### Materials provided:
------------------------------
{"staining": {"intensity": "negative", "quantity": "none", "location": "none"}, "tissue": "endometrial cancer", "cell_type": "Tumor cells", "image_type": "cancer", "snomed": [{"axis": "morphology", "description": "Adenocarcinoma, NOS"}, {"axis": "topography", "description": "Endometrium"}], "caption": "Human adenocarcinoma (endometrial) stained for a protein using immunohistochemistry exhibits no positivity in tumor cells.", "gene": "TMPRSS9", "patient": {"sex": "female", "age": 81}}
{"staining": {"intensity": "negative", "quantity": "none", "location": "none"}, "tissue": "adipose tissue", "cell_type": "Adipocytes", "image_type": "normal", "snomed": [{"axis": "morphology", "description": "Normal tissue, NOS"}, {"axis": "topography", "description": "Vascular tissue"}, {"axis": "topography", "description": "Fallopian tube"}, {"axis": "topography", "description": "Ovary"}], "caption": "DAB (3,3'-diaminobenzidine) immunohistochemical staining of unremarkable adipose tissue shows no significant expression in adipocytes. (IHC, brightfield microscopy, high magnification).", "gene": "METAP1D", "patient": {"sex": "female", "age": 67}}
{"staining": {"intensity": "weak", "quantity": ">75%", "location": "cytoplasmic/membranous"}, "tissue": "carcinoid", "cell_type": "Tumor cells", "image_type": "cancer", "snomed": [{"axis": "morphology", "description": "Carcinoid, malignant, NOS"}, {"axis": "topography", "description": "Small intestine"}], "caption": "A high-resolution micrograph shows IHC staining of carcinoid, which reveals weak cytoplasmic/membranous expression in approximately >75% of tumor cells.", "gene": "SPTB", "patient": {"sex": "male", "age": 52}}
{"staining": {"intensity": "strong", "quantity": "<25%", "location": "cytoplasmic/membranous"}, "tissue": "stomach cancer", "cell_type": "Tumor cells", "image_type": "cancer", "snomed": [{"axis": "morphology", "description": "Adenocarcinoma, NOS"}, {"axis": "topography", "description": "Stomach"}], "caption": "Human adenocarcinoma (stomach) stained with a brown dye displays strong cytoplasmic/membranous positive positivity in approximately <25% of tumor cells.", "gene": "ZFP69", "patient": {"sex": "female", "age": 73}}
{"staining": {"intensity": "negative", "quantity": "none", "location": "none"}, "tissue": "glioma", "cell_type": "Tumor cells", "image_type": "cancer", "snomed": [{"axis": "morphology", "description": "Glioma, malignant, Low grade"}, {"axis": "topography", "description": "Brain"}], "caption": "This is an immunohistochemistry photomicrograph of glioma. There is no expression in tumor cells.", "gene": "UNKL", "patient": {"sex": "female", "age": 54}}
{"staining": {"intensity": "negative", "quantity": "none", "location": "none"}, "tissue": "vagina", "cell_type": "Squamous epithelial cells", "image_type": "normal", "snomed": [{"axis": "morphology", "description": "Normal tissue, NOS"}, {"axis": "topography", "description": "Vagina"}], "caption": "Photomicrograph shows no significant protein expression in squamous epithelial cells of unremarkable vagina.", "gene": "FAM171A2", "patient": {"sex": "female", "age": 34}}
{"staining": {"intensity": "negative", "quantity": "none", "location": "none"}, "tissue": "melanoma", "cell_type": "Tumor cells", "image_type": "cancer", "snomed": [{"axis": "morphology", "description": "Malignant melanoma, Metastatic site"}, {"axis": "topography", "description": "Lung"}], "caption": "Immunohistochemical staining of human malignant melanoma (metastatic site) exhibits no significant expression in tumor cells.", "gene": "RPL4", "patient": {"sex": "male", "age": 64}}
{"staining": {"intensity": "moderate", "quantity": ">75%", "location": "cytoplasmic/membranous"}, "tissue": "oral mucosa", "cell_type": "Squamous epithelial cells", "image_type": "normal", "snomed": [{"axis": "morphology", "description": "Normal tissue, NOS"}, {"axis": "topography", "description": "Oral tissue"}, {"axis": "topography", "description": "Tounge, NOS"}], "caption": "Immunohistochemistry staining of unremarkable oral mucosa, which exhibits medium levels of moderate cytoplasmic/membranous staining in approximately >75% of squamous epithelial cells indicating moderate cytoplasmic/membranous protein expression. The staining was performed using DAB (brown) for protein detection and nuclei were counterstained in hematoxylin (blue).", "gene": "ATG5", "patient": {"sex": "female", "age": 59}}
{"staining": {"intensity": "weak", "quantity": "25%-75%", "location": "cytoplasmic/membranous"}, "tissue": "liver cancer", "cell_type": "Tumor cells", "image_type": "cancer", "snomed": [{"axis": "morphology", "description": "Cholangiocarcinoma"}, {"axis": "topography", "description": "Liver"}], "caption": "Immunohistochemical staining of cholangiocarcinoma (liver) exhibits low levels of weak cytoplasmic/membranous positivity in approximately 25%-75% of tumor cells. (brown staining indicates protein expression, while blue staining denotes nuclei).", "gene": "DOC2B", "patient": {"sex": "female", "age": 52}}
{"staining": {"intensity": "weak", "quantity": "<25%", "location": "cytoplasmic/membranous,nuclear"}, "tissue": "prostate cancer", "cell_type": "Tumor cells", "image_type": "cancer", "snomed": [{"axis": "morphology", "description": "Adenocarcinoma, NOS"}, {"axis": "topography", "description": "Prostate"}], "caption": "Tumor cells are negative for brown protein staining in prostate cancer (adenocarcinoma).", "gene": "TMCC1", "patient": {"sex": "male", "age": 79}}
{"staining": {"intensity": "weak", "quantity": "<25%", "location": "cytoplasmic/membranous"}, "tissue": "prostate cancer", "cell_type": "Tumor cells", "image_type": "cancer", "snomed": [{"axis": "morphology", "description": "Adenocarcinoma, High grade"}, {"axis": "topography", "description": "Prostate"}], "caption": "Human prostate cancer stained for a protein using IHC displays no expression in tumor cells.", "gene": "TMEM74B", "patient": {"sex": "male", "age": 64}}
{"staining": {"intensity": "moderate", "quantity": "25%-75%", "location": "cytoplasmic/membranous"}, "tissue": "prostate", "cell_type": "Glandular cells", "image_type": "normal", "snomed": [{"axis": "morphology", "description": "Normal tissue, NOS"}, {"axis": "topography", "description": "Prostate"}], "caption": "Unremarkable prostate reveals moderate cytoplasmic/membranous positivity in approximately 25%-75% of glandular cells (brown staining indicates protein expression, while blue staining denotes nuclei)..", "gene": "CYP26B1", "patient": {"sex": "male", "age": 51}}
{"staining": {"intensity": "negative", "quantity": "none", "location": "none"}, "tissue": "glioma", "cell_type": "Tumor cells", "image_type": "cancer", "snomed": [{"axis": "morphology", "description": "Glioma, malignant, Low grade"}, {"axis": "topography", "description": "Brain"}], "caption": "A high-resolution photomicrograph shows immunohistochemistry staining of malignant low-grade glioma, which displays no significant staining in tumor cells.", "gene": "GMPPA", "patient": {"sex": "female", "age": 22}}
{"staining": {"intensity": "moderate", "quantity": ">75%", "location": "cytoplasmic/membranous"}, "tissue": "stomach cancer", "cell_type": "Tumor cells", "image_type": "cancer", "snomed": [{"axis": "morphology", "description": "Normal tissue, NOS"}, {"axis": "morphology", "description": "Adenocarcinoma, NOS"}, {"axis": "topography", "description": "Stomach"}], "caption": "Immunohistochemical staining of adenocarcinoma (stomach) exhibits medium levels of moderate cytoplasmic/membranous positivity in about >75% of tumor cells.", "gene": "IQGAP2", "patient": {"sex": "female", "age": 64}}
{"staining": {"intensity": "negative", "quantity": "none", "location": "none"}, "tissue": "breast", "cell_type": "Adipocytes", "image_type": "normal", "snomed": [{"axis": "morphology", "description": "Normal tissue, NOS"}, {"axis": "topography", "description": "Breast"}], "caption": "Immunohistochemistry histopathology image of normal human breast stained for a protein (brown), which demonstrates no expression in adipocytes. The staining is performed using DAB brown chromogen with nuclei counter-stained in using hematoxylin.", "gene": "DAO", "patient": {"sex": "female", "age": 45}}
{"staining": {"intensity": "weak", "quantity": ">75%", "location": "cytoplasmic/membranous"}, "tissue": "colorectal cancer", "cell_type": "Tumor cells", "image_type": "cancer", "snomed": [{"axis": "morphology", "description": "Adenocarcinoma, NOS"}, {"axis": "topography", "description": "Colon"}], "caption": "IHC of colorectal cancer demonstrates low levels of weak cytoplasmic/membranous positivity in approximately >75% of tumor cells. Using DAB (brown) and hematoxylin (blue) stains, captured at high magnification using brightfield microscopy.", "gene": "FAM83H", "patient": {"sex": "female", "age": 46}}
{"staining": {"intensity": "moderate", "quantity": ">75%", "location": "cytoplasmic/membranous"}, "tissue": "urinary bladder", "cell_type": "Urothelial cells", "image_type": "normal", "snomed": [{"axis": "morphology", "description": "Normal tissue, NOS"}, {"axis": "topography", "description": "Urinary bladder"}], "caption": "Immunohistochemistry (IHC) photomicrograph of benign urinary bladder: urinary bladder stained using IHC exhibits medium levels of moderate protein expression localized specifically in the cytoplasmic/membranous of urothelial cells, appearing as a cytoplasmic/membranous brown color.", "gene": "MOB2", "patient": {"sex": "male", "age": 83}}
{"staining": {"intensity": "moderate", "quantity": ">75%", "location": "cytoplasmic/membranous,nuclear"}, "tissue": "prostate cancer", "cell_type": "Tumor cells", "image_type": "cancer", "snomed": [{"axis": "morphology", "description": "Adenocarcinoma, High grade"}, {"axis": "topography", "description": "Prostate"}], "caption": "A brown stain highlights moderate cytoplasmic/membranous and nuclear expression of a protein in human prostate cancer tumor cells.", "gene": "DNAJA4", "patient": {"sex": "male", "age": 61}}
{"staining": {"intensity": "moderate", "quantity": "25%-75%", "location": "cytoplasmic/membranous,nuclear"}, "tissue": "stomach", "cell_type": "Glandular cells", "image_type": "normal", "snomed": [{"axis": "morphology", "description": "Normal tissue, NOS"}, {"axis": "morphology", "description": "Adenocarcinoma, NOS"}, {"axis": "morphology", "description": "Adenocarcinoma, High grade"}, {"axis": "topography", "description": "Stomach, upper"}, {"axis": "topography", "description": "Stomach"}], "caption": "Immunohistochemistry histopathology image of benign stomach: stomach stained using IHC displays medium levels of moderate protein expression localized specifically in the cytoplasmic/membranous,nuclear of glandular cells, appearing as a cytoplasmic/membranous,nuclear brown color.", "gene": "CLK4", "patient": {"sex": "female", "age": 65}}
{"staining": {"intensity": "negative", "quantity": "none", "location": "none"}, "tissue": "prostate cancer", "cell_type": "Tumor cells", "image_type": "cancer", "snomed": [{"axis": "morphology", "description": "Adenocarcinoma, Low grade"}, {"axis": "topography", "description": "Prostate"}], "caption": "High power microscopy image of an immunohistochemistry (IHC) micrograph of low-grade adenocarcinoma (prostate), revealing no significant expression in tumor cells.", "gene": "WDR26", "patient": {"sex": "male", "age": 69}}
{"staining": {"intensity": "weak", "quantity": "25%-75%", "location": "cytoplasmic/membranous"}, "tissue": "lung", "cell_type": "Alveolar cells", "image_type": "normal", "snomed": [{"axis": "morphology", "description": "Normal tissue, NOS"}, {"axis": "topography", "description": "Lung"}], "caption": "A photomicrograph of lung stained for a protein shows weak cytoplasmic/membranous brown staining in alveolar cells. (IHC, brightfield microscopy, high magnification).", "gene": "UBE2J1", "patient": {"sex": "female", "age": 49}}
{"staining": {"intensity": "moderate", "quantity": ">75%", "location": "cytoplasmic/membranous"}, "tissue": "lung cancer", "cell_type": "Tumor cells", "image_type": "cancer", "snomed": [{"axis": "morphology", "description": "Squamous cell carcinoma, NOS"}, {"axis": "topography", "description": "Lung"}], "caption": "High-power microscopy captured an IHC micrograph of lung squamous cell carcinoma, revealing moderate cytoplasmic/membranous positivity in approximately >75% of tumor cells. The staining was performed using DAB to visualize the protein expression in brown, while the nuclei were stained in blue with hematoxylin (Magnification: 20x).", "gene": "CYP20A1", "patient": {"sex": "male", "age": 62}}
------------------------------
### Work order:
In the data above, retype exactly and only the lines between the one holding "adenocarcinoma (stomach) stained" and the one holding "is an immunohistochemistry", inclusive.

### Written solution:
{"staining": {"intensity": "strong", "quantity": "<25%", "location": "cytoplasmic/membranous"}, "tissue": "stomach cancer", "cell_type": "Tumor cells", "image_type": "cancer", "snomed": [{"axis": "morphology", "description": "Adenocarcinoma, NOS"}, {"axis": "topography", "description": "Stomach"}], "caption": "Human adenocarcinoma (stomach) stained with a brown dye displays strong cytoplasmic/membranous positive positivity in approximately <25% of tumor cells.", "gene": "ZFP69", "patient": {"sex": "female", "age": 73}}
{"staining": {"intensity": "negative", "quantity": "none", "location": "none"}, "tissue": "glioma", "cell_type": "Tumor cells", "image_type": "cancer", "snomed": [{"axis": "morphology", "description": "Glioma, malignant, Low grade"}, {"axis": "topography", "description": "Brain"}], "caption": "This is an immunohistochemistry photomicrograph of glioma. There is no expression in tumor cells.", "gene": "UNKL", "patient": {"sex": "female", "age": 54}}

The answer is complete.